ABSTRACT

This chapter introduces an alternative schoolteacher recruitment program that delivers prestigious university graduates to teach in rural schools. Such a program originated from developed Western countries with distinguished program values. In developing countries such as China, research on this program is in its infancy. Exceptional Graduates as Rural Teachers (EGRT) is used in this chapter as a pseudonym for the Chinese program. The chapter explores the relationship of three main program participant experience, including 1) reasons for program participation, 2) disparities between pre-service assumptions and in-service perceptions towards local students, and 3) enactment of EGRT values in rural schools.
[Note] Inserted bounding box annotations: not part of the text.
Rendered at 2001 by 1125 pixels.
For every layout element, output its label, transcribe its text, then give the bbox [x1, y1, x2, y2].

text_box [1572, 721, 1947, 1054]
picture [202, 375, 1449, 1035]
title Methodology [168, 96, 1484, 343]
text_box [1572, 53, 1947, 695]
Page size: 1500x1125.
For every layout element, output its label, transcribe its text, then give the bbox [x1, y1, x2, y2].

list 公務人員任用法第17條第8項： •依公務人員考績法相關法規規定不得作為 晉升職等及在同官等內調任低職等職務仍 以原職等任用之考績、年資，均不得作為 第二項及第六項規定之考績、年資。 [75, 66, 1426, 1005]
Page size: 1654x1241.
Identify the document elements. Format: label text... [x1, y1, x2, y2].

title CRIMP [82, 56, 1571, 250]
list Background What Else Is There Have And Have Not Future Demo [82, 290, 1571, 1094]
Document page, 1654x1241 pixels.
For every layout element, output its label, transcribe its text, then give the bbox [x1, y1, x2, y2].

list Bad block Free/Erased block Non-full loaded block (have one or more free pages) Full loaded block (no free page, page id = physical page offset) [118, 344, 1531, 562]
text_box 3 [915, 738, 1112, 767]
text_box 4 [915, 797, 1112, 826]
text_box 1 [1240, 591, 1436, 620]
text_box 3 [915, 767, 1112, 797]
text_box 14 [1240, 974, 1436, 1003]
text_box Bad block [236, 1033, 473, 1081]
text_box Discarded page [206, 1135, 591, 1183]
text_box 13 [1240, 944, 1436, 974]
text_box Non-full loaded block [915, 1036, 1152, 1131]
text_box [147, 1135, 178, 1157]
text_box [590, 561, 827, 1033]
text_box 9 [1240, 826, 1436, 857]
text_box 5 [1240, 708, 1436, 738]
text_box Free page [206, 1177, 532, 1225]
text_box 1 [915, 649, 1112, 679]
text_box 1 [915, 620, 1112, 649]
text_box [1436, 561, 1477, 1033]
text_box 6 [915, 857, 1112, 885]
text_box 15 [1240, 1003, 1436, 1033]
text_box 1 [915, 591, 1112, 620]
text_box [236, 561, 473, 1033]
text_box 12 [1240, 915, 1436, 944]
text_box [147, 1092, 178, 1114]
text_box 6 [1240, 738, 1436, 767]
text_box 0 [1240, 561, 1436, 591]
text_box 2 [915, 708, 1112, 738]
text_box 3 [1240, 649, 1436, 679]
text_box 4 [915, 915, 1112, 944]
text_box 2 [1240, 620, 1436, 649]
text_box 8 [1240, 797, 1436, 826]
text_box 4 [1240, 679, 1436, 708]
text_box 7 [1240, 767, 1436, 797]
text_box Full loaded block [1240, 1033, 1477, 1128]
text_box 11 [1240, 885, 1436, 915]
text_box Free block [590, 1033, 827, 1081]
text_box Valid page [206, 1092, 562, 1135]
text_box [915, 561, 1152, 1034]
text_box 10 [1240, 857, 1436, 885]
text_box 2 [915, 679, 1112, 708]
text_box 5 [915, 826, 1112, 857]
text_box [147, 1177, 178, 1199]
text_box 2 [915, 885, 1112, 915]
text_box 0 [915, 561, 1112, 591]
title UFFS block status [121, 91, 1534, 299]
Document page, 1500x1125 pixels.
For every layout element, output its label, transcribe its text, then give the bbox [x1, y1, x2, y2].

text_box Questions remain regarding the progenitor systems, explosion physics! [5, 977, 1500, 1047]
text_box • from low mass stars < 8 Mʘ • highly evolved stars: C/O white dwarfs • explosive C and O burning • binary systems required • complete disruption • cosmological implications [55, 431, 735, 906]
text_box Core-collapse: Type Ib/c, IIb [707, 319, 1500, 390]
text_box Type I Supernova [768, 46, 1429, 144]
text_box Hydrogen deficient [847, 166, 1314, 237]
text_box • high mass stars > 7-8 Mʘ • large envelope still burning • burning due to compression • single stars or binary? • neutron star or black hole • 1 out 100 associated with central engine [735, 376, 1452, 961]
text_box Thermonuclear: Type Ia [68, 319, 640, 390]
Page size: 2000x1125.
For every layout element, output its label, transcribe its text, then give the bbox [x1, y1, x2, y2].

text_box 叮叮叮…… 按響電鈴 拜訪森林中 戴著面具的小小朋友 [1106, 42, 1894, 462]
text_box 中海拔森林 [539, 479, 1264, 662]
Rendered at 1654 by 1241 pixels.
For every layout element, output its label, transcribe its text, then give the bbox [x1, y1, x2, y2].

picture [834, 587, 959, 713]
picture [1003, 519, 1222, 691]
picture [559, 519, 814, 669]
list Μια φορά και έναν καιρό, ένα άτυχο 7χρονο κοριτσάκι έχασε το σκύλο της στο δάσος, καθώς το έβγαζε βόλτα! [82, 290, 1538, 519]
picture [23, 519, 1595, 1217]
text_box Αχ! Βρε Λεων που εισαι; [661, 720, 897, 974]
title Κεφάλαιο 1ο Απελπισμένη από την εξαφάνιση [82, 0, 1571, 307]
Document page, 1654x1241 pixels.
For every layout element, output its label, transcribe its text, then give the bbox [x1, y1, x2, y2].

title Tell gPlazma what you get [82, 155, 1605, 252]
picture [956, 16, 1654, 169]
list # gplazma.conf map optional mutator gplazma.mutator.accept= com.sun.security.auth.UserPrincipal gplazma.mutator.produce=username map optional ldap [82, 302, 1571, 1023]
Results from quantitative analysis show that the degree to which fellows enacted EGRT values when working in rural schools was influenced by self-benefit reasons, altruistic reasons, and disparities between fellows’ pre-service assumption and in-service perception regarding local students’ intelligence. Ironically, the outstanding academic achievement – one of the most important criteria of selecting fellows – became the obstacle to realizing the program’s values in reality. The classificatory scheme about intelligence easily attributed rural students’ academic failure to lacking innate abilities, which contributed to abandon EGRT values or make a compromise. We argue that reflexive knowledge workers are required in EGRT and similar alternative schoolteacher recruitment programs elsewhere.